Pero Demelza movió la cabeza y se separó de él al instante.

"¡Corten!" – Escuchó a Malcolm McNeil gritar. – "Bueno, ahora sí, eso fue todo. Disculpen por el retraso, ya pueden guardar el equipo."

Ella ni siquiera lo miró. Se dio media vuelta y se dirigió hacia su equipo.

"Te voy a asesinar, Caroline." – Le susurró a su representante cuando pasó a su lado. Todo lo que quería era salir de allí e ir a ver a su hijo.

"Mañana habrá una reunión con los ejecutivos del estudio, casting y el director para decidir." – Caroline se había acercado a él.

Ross resopló. – "No creo que tenga ninguna chance."

"Yo creo que estuvo bien. Kit Harignton no es lo suficientemente alto… ¿Cómo está Elizabeth? Hace años que no la veo. Está comprometida con George Warleggan?"

Alrededor todo era movimiento, algunos conversaban, otros guardaban el equipo. Los focos se habían apagado y se habían encendido las luces de la sala, le daba otro aspecto. Él solo quería irse. Como había sospechado fue una pésima idea y una pérdida de tiempo.

"Sí."

"Es un pez gordo."

"Disculpa, Caroline, ya tengo que irme." - y menos que nada tenía ganas de hablar de Elizabeth y de George Warleggan en ese momento.

"Oh, seguro."

"Dale – dale las gracias a Demelza de mi parte. Por lo que hizo antes."

"¿No quieres quedarte y dárselas en persona? No tardará mucho."

"No. De verdad me tengo que ir." – Y además, Ross no creía que ella quisiera verlo. – "Fue una alegría verte, Caroline."

"Deberíamos vernos y ponernos al día." – Caroline dijo mientras él ya se estaba alejando. Levantó una mano como último saludo y asintió, aunque no creía que la reunión se concretara algún día. Caroline, Demelza, pertenecían a un mundo diferente. Estaba en lo correcto cuando pensó que ella sería una persona distinta. Era una gran actriz, no lo iba a negar. Podía meterse en personaje tan pronto, pretender estar perdidamente enamorada. De Kit, de él.

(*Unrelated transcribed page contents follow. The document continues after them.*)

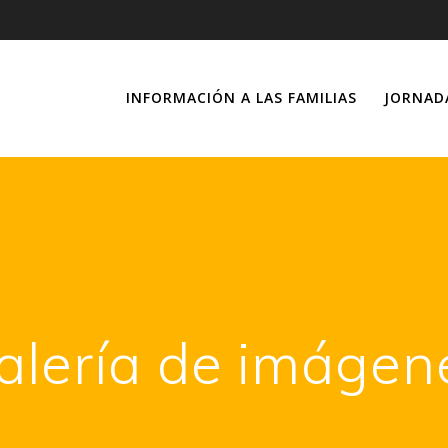
INFORMACIÓN A LAS FAMILIAS
JORNAD
alería de imágen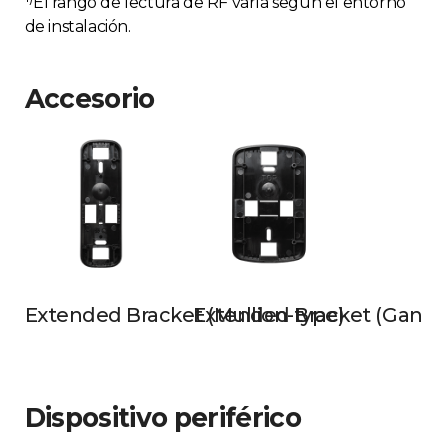
El rango de lectura de RF varía según el entorno
de instalación.
Accesorio
Extended Bracket (Mullion-type)
Extended Bracket (Gangb
Dispositivo periférico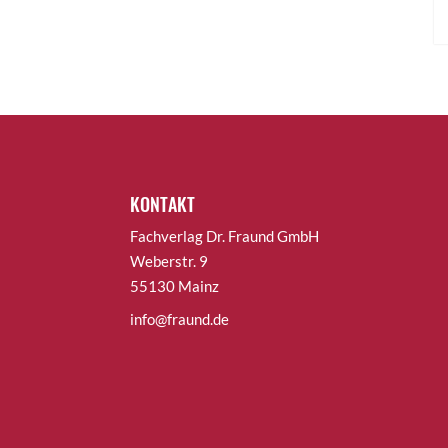
KONTAKT
Fachverlag Dr. Fraund GmbH
Weberstr. 9
55130 Mainz
info@fraund.de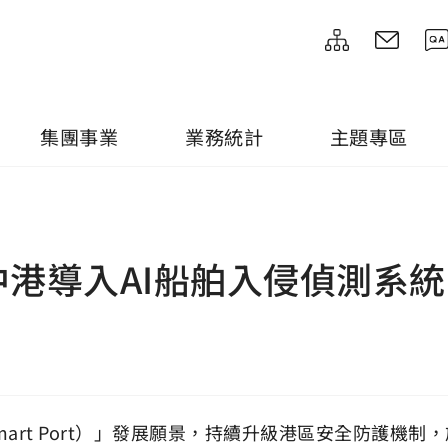
集團事業
業務統計
主題專區
港導入AI船舶入侵偵測系統
art Port）」發展願景，持續升級港區安全防護機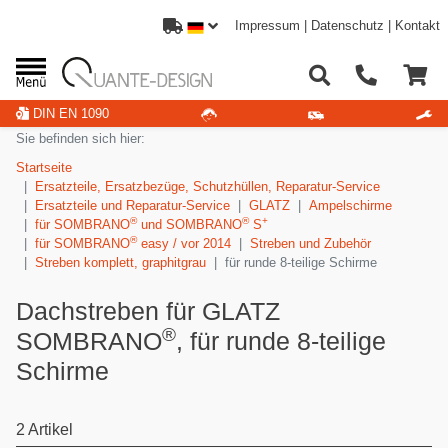
Impressum
|
Datenschutz
|
Kontakt
DIN EN 1090
Sie befinden sich hier:
Startseite
Ersatzteile, Ersatzbezüge, Schutzhüllen, Reparatur-Service
Ersatzteile und Reparatur-Service
GLATZ
Ampelschirme
®
®
+
für SOMBRANO
und SOMBRANO
S
®
für SOMBRANO
easy / vor 2014
Streben und Zubehör
Streben komplett, graphitgrau
für runde 8-teilige Schirme
Dachstreben für GLATZ
®
SOMBRANO
, für runde 8-teilige
Schirme
2 Artikel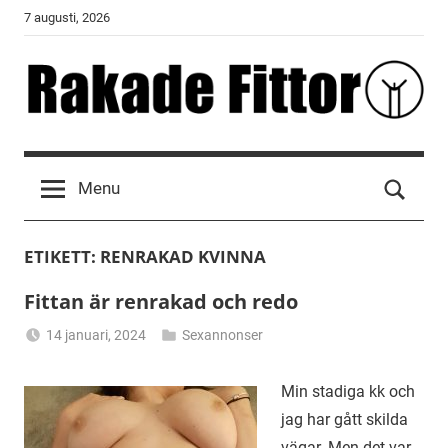
Skip
7 augusti, 2026
to
content
Rakade
Fittor
Menu
ETIKETT:
RENRAKAD KVINNA
Fittan är renrakad och redo
14 januari, 2024
Sexannonser
Alicia
Min stadiga kk och
jag har gått skilda
vägar. Men det var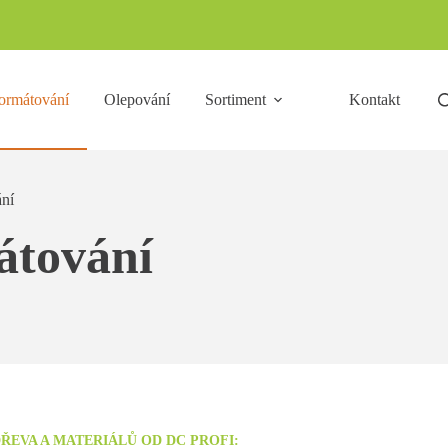
ormátování
Olepování
Sortiment
Kontakt
ní
átování
EVA A MATERIÁLŮ OD DC PROFI: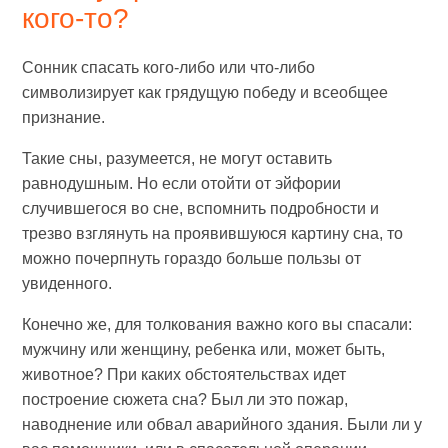
кого-то?
Сонник спасать кого-либо или что-либо
символизирует как грядущую победу и всеобщее
признание.
Такие сны, разумеется, не могут оставить
равнодушным. Но если отойти от эйфории
случившегося во сне, вспомнить подробности и
трезво взглянуть на проявившуюся картину сна, то
можно почерпнуть гораздо больше пользы от
увиденного.
Конечно же, для толкования важно кого вы спасали:
мужчину или женщину, ребенка или, может быть,
животное? При каких обстоятельствах идет
построение сюжета сна? Был ли это пожар,
наводнение или обвал аварийного здания. Были ли у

Ross subió el volumen de la música mientras conducía de vuelta a casa, intentando aturdir sus pensamientos y esa sensación incomoda. Tenía que conseguir otra cosa, necesitaba trabajar. Pero no era eso solo lo que lo incomodaba. También quería sacudirse esa sensación irritante que lo invadió al verla. Mierda, habían pasado años. ¿Por qué todavía se sentía culpable? ¿Por qué ella todavía no lo había perdonado? Porque no lo había perdonado. Si lo hubiera hecho no se hubiera escapado de esa forma cuando terminaron la escena. Y ella, pues, había besado a Kit Harignton. Probablemente había besado a James y a Harry Styles también… ¿pero que diablos te importa a ti eso? Tenía que olvidar que esa tarde había existido. Probablemente ella ya lo había olvidado.

Su celular sonó cuando entraba a su casa.

"¿Cómo fue?"

"No podría haber ido peor. Tendremos que pensar en otra cosa."